• How to complete this task
At the line containing "Steps: check, separate", begin repeating lines exactly, and stop only after the final line of the records below.

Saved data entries
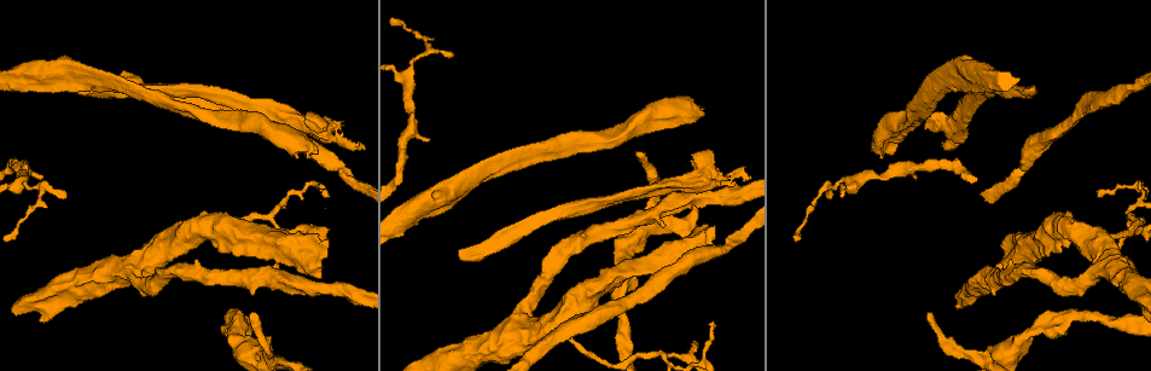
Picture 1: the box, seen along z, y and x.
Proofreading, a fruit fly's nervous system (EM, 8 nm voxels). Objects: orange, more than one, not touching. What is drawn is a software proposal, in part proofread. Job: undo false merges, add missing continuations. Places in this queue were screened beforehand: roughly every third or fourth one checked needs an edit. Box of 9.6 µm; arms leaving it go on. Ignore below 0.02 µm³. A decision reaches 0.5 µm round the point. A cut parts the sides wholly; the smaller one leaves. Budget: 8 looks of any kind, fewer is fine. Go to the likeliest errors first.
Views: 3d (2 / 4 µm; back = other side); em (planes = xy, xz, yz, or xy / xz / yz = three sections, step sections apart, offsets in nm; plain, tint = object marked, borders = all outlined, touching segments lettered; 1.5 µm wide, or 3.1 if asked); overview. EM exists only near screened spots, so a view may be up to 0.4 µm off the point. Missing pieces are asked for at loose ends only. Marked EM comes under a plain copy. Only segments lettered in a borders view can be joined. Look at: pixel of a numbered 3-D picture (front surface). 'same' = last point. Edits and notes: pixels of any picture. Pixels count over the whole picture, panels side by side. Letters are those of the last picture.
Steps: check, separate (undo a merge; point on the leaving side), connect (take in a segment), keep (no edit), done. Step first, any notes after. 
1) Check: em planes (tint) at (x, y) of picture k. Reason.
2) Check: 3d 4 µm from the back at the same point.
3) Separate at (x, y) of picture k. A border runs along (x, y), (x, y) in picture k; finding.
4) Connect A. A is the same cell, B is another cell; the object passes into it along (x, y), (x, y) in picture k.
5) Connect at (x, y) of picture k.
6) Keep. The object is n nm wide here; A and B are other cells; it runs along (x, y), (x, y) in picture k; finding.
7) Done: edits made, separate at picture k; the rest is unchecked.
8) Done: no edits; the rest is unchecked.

• Result
Steps: check, separate (undo a merge; point on the leaving side), connect (take in a segment), keep (no edit), done. Step first, any notes after. 
1) Check: em planes (tint) at (x, y) of picture k. Reason.
2) Check: 3d 4 µm from the back at the same point.
3) Separate at (x, y) of picture k. A border runs along (x, y), (x, y) in picture k; finding.
4) Connect A. A is the same cell, B is another cell; the object passes into it along (x, y), (x, y) in picture k.
5) Connect at (x, y) of picture k.
6) Keep. The object is n nm wide here; A and B are other cells; it runs along (x, y), (x, y) in picture k; finding.
7) Done: edits made, separate at picture k; the rest is unchecked.
8) Done: no edits; the rest is unchecked.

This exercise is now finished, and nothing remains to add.